Megha Paliwal, Teach for India alumnus with students (Pic: EdexLive Desk)
Opinion

From classrooms to real change: Why learning needs to be felt, not just taught

Are we still mistaking good scores for good learning? What does it entail? explains Megha Paliwal, a Teach for India alumnus. Read here for more!

Teach for India

After working with schools across cities big and small, modern and traditional, one thing remains constant: students still chase marks, not meaning.

Even in today’s digital era, where classrooms boast smart boards and tablets, the mindset hasn’t evolved much. Experiential learning often takes a backseat to rote methods. But real understanding doesn’t come from repetition; it comes from doing.

As an Education Coach, I’ve had the privilege of visiting classrooms in bustling metros and quiet towns alike. In some schools, children learn multiplication through real-life market games. In others, they still chant “two twos are four” in unison, with little idea of what that actually means. I’ve realised that while resources differ, the deeper issue is mindset. Teachers often teach the way they were taught — through textbooks and tests.

Parents, too, equate marks with intelligence and success. The result? A cycle that prizes memorisation over meaning.

I remember my first visit as an Education Coach in a small town near Udaipur. The school was tucked between narrow lanes, the kind of place where parents waited outside the gate every afternoon, chatting eagerly about exam results.

During a math class, a teacher proudly told me her students could recite all the multiplication tables up to 20. When I asked one student what “six times three” really meant, he paused, confused.
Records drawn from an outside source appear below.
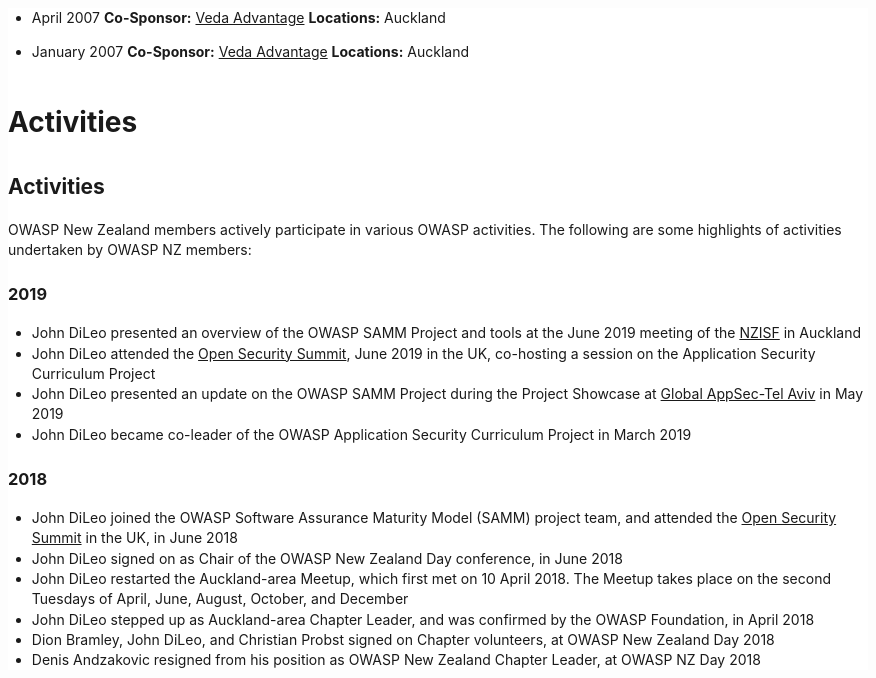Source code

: 

  - April 2007
    **Co-Sponsor:** [Veda
    Advantage](http://www.vedaadvantage.com/home/home_default.aspx)
    **Locations:** Auckland



  - January 2007
    **Co-Sponsor:** [Veda
    Advantage](http://www.vedaadvantage.com/home/home_default.aspx)
    **Locations:** Auckland

# Activities

## Activities

OWASP New Zealand members actively participate in various OWASP
activities. The following are some highlights of activities undertaken
by OWASP NZ members:

### 2019

  - John DiLeo presented an overview of the OWASP SAMM Project and tools
    at the June 2019 meeting of the
    [NZISF](https://security.org.nz/about-nzsa/nzisf/) in Auckland
  - John DiLeo attended the [Open Security
    Summit](https://open-security-summit.org/), June 2019 in the UK,
    co-hosting a session on the Application Security Curriculum Project
  - John DiLeo presented an update on the OWASP SAMM Project during the
    Project Showcase at [Global AppSec-Tel
    Aviv](https://telaviv.appsecglobal.org/) in May 2019
  - John DiLeo became co-leader of the OWASP Application Security
    Curriculum Project in March 2019

### 2018

  - John DiLeo joined the OWASP Software Assurance Maturity Model (SAMM)
    project team, and attended the [Open Security
    Summit](https://2018.open-security-summit.org/) in the UK, in June
    2018
  - John DiLeo signed on as Chair of the OWASP New Zealand Day
    conference, in June 2018
  - John DiLeo restarted the Auckland-area Meetup, which first met on 10
    April 2018. The Meetup takes place on the second Tuesdays of April,
    June, August, October, and December
  - John DiLeo stepped up as Auckland-area Chapter Leader, and was
    confirmed by the OWASP Foundation, in April 2018
  - Dion Bramley, John DiLeo, and Christian Probst signed on Chapter
    volunteers, at OWASP New Zealand Day 2018
  - Denis Andzakovic resigned from his position as OWASP New Zealand
    Chapter Leader, at OWASP NZ Day 2018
Then, hesitantly, he said, “Madam, it means… I remember it.” That moment stayed with me. He wasn’t wrong — he did remember it. But he didn’t understand it. And that distinction captures everything wrong with our system.
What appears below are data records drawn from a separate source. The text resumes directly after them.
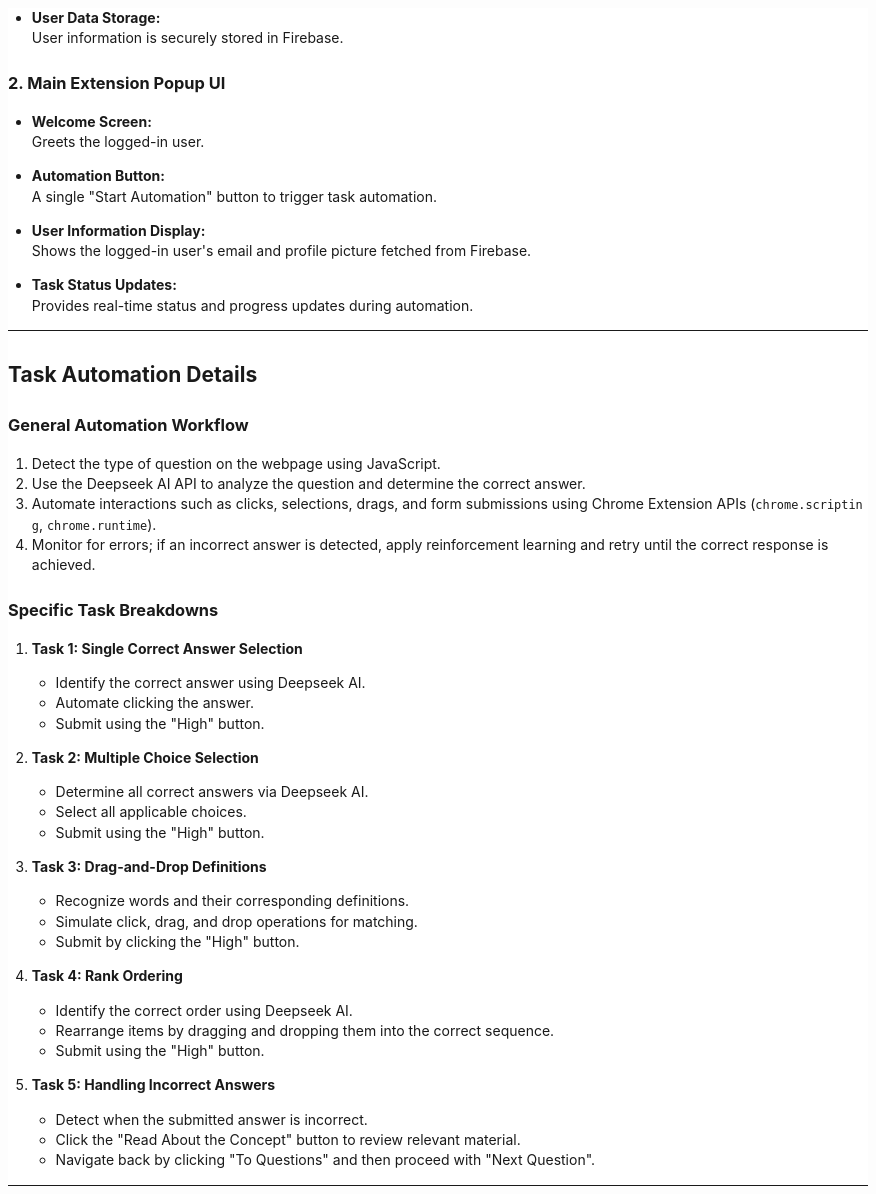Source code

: - **User Data Storage:**  
  User information is securely stored in Firebase.

### 2. Main Extension Popup UI

- **Welcome Screen:**  
  Greets the logged-in user.

- **Automation Button:**  
  A single "Start Automation" button to trigger task automation.

- **User Information Display:**  
  Shows the logged-in user's email and profile picture fetched from Firebase.

- **Task Status Updates:**  
  Provides real-time status and progress updates during automation.

---

## Task Automation Details

### General Automation Workflow

1. Detect the type of question on the webpage using JavaScript.
2. Use the Deepseek AI API to analyze the question and determine the correct answer.
3. Automate interactions such as clicks, selections, drags, and form submissions using Chrome Extension APIs (`chrome.scripting`, `chrome.runtime`).
4. Monitor for errors; if an incorrect answer is detected, apply reinforcement learning and retry until the correct response is achieved.

### Specific Task Breakdowns

1. **Task 1: Single Correct Answer Selection**  
   - Identify the correct answer using Deepseek AI.
   - Automate clicking the answer.
   - Submit using the "High" button.

2. **Task 2: Multiple Choice Selection**  
   - Determine all correct answers via Deepseek AI.
   - Select all applicable choices.
   - Submit using the "High" button.

3. **Task 3: Drag-and-Drop Definitions**  
   - Recognize words and their corresponding definitions.
   - Simulate click, drag, and drop operations for matching.
   - Submit by clicking the "High" button.

4. **Task 4: Rank Ordering**  
   - Identify the correct order using Deepseek AI.
   - Rearrange items by dragging and dropping them into the correct sequence.
   - Submit using the "High" button.

5. **Task 5: Handling Incorrect Answers**  
   - Detect when the submitted answer is incorrect.
   - Click the "Read About the Concept" button to review relevant material.
   - Navigate back by clicking "To Questions" and then proceed with "Next Question".

---
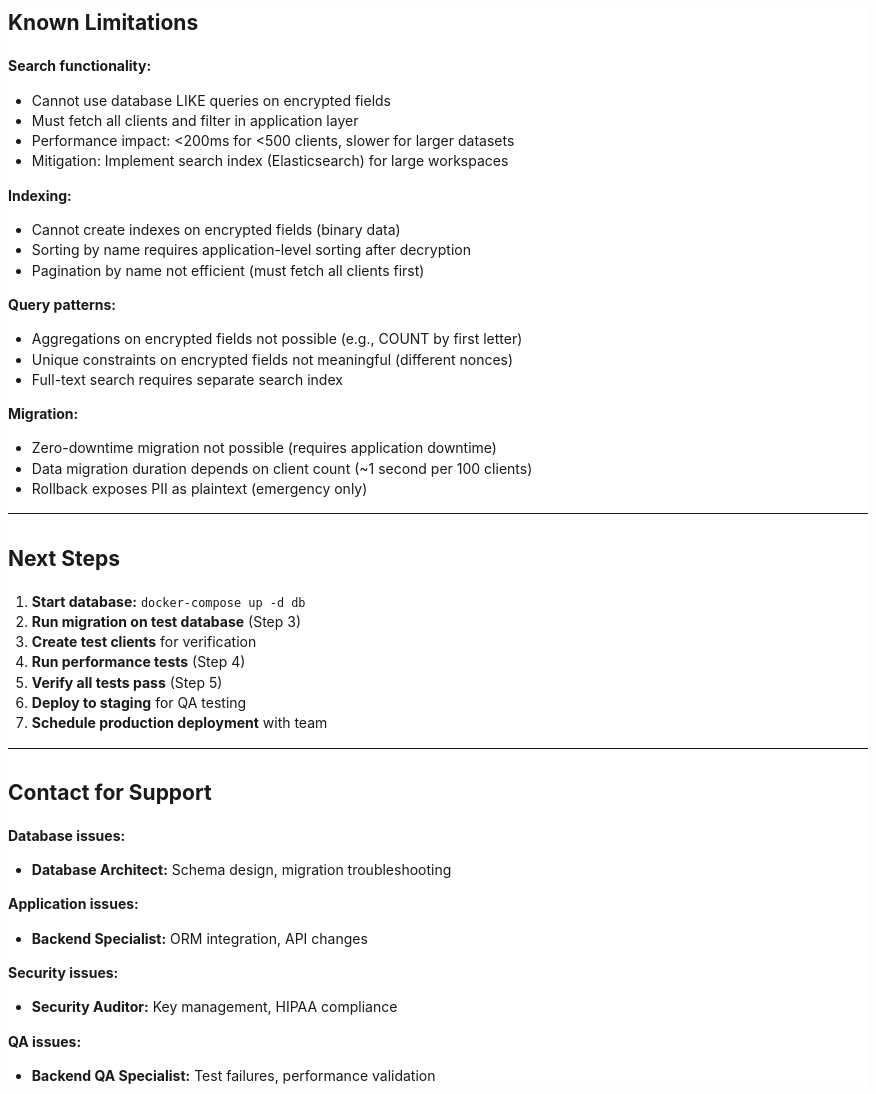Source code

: 
## Known Limitations

**Search functionality:**
- Cannot use database LIKE queries on encrypted fields
- Must fetch all clients and filter in application layer
- Performance impact: <200ms for <500 clients, slower for larger datasets
- Mitigation: Implement search index (Elasticsearch) for large workspaces

**Indexing:**
- Cannot create indexes on encrypted fields (binary data)
- Sorting by name requires application-level sorting after decryption
- Pagination by name not efficient (must fetch all clients first)

**Query patterns:**
- Aggregations on encrypted fields not possible (e.g., COUNT by first letter)
- Unique constraints on encrypted fields not meaningful (different nonces)
- Full-text search requires separate search index

**Migration:**
- Zero-downtime migration not possible (requires application downtime)
- Data migration duration depends on client count (~1 second per 100 clients)
- Rollback exposes PII as plaintext (emergency only)

---

## Next Steps

1. **Start database:** `docker-compose up -d db`
2. **Run migration on test database** (Step 3)
3. **Create test clients** for verification
4. **Run performance tests** (Step 4)
5. **Verify all tests pass** (Step 5)
6. **Deploy to staging** for QA testing
7. **Schedule production deployment** with team

---

## Contact for Support

**Database issues:**
- **Database Architect:** Schema design, migration troubleshooting

**Application issues:**
- **Backend Specialist:** ORM integration, API changes

**Security issues:**
- **Security Auditor:** Key management, HIPAA compliance

**QA issues:**
- **Backend QA Specialist:** Test failures, performance validation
Travelling to schools across Madhya Pradesh and Rajasthan, I’ve noticed something striking: even in Tier 2 and Tier 3 cities, where parents work hard to send their children to “English-medium” schools, the dream often stops at getting high marks. Parents invest their savings in education, hoping it will secure a better life for their children.
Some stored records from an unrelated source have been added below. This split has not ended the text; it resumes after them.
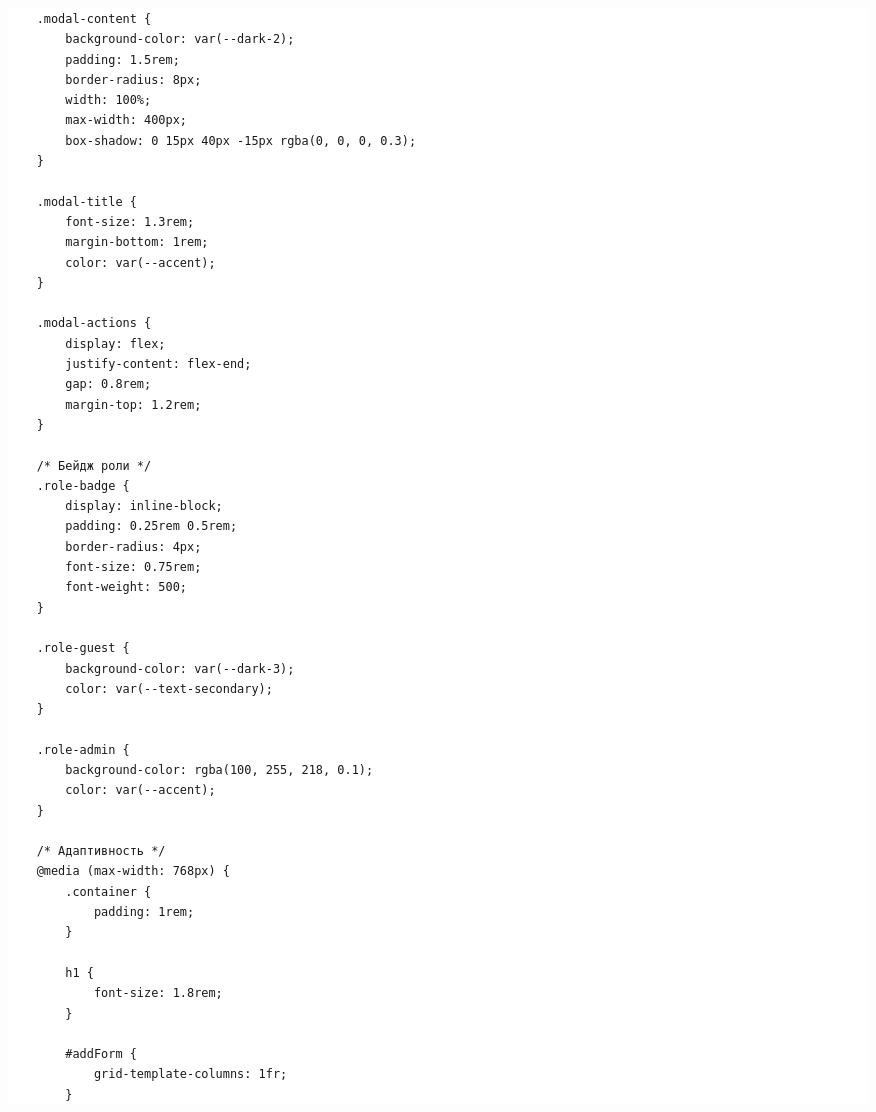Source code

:         .modal-content {
            background-color: var(--dark-2);
            padding: 1.5rem;
            border-radius: 8px;
            width: 100%;
            max-width: 400px;
            box-shadow: 0 15px 40px -15px rgba(0, 0, 0, 0.3);
        }
        
        .modal-title {
            font-size: 1.3rem;
            margin-bottom: 1rem;
            color: var(--accent);
        }
        
        .modal-actions {
            display: flex;
            justify-content: flex-end;
            gap: 0.8rem;
            margin-top: 1.2rem;
        }
        
        /* Бейдж роли */
        .role-badge {
            display: inline-block;
            padding: 0.25rem 0.5rem;
            border-radius: 4px;
            font-size: 0.75rem;
            font-weight: 500;
        }
        
        .role-guest {
            background-color: var(--dark-3);
            color: var(--text-secondary);
        }
        
        .role-admin {
            background-color: rgba(100, 255, 218, 0.1);
            color: var(--accent);
        }
        
        /* Адаптивность */
        @media (max-width: 768px) {
            .container {
                padding: 1rem;
            }
            
            h1 {
                font-size: 1.8rem;
            }
            
            #addForm {
                grid-template-columns: 1fr;
            }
But somewhere along the way, we’ve mistaken good scores for good learning. I’ve seen classrooms where children copy paragraphs from the board in perfect handwriting, yet struggle to explain the concept in their own words. The learning looks neat, but it’s hollow.

One incident in Dungarpur deeply reinforced this. I was observing a Grade 3 science class. The teacher was explaining “living and non-living things.” She asked students to list examples, and one child confidently said, “Fan is living.” The class laughed, but instead of correcting her with a definition, I asked, “Why do you think so?” She replied, “Because it moves.”

That moment turned the class into a discussion; children debated, reasoned, and questioned. The teacher later told me, “I never thought to ask why.” That day, learning felt alive. It wasn’t perfect, but it was real.

My travels have taught me that change doesn’t come from technology, training modules, or new textbooks; it comes from curiosity. It comes from teachers willing to unlearn and parents willing to see education differently. I’ve met teachers in remote schools who, despite limited resources, create beautiful learning moments.

One used bottle caps to teach place value; another took her students outside to estimate distances using footsteps. These small acts show that learning can be deeply meaningful, even in the simplest settings.

And yet, the pressure of exams looms large. Teachers fear parents’ reactions to low marks. Parents fear poor report cards will mean failure. The entire system is wired to reward answers, not understanding. I often remind teachers during my coaching sessions. “We’re not just teaching subjects; we’re teaching how to think.” When students touch, explore, and question, they learn in ways that stick far beyond exams.

One of my most memorable experiences was in a school near Indore. I conducted a demo class where students built their own rain gauges from plastic bottles. It was messy, loud, and chaotic, but every child’s eyes lit up as they saw the first drops collect inside their creations. Later, one student came up and said, “Didi, now I finally know how rain is measured!” That moment summed up why I do what I do. Because learning should spark wonder, not anxiety.

Over time, I’ve realised that my role isn’t just to train teachers, it’s to shift mindsets. To help schools see that learning isn’t about covering the syllabus, it’s about uncovering understanding. It’s about giving children the space to make mistakes, to ask questions, and to learn by doing. My dream is to take the power of hands-on learning beyond metro cities, into smaller towns where dreams are just as big, but opportunities are fewer.

Change won’t happen overnight. But every conversation, every classroom visit, every “aha” moment takes us closer. The real revolution in education will come not when students can recite definitions, but when they can connect those definitions to their lives. When they can feel learning, not just repeat it.

As I sit by the lakeside after another long day of school visits, sometimes in places where the roads are rough but the smiles are genuine. I often think about how education shapes not just minds, but futures. And I keep coming back to one belief: we don’t need more perfect students; we need more curious ones. Because the world doesn’t change through marks, it changes through meaning.